Longitudinal Clinical Rotations
Advance Practice Nurse Practitioner Traineeship
NW GWEC-sponsored traineeships are awarded to full-time students (up to 5 / year) in the UW’s Doctor of Nursing Practice training program and who are in the clinical rotation phase of their training (years 2 and 3). Trainees amplify their geriatrics education by participating in Project ECHO–Geriatrics and our Area Agency on Aging Practicum. Traineeships will be for up to two academic quarters. Clinical rotations will be in tribal, underserved, and rural health care settings.
Geriatrics Selective for Rural Medical Students
The Rural Medical Student Training Program, or “WRITE” for short, in the UW School of Medicine aims to prepare more physicians to practice in rural areas of the Pacific Northwest.
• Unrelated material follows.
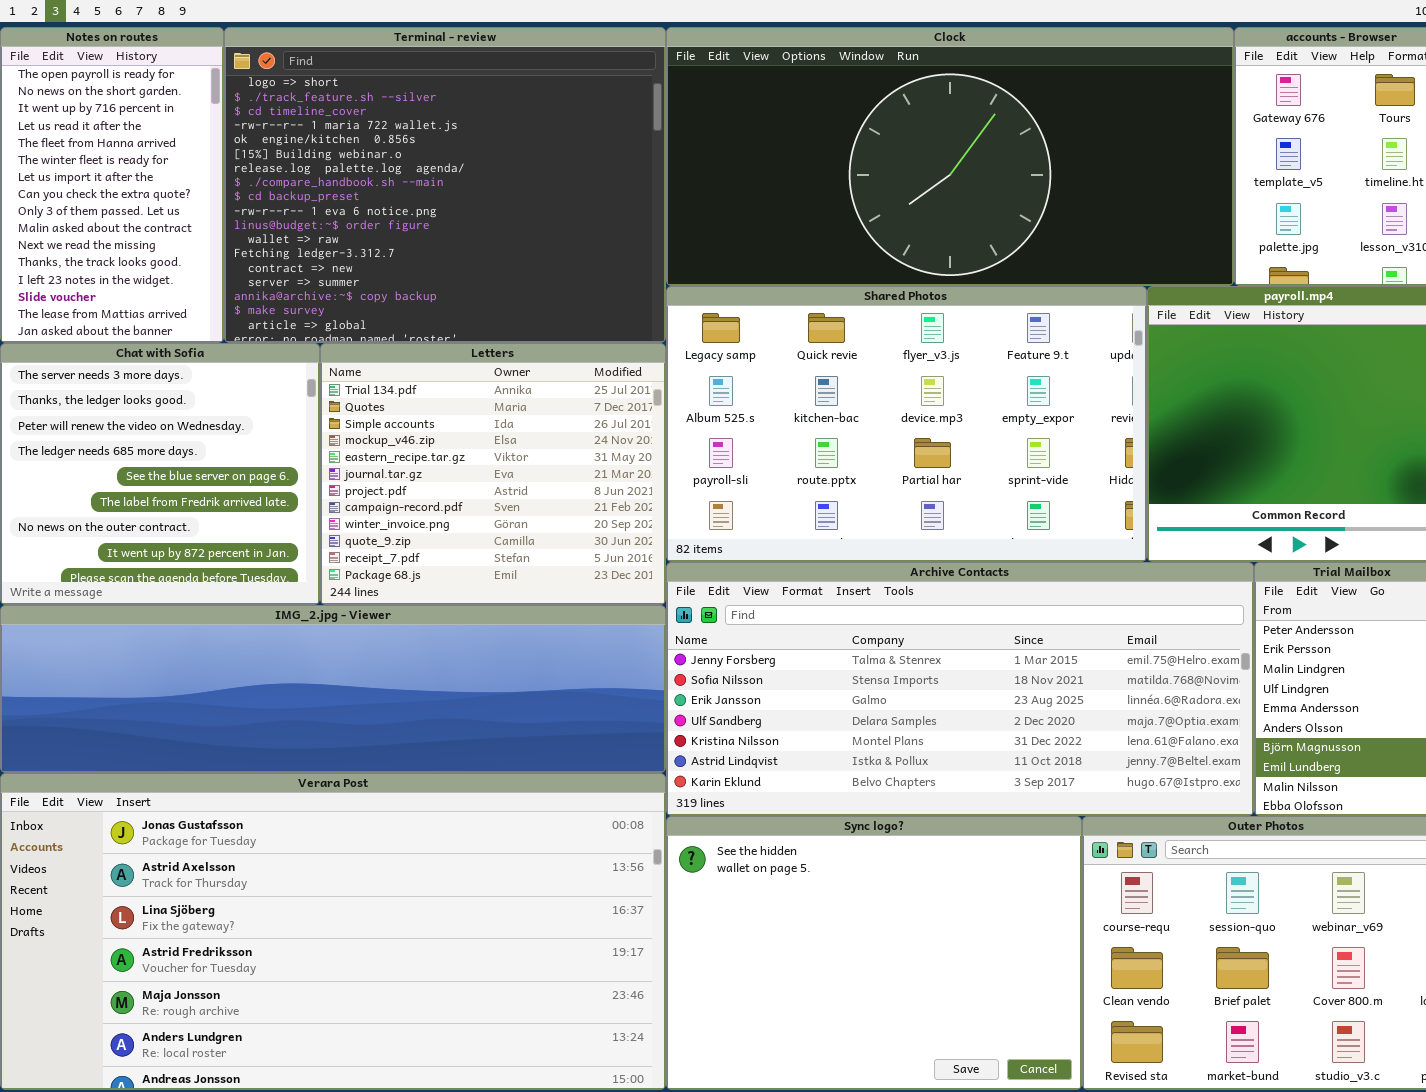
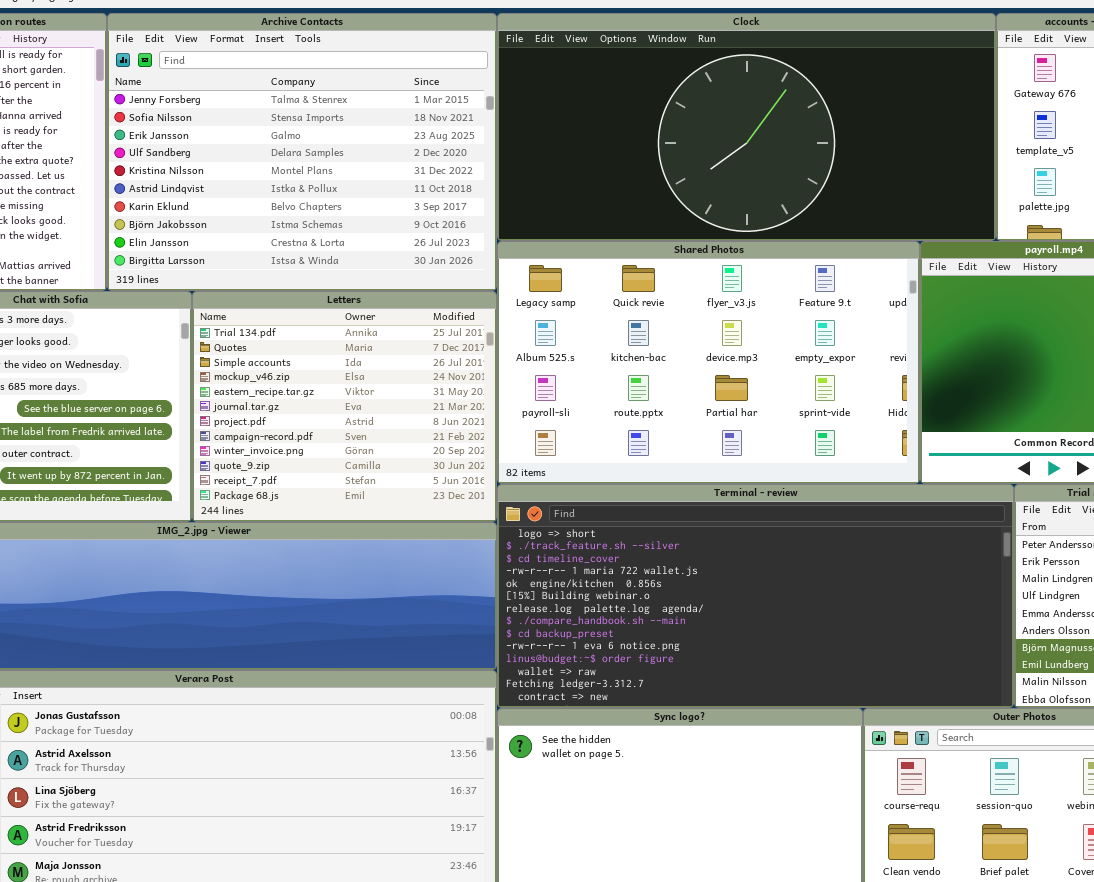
Terminal - review: [224,27,666,343] -> [497,484,1014,708], moved, resized
Archive Contacts: [666,562,1254,816] -> [107,13,497,291], moved, resized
This longitudinal outpatient training program (full time, approximately 40 hours per week, over 21 to 24 weeks) focuses on outpatient primary care in a rural setting.
We developed a Geriatrics Selective Curriculum featuring four online modules in UW’s Canvas system, paired with in-clinic learning activities. Centered on the 4Ms of Age-Friendly Care—What Matters, Mentation, Mobility, and Medication—the modules include videos, clinical tools, and guides to support patient-centered geriatric care. WRITE students will also participate in Project ECHO–Geriatrics, with preceptors welcome to join.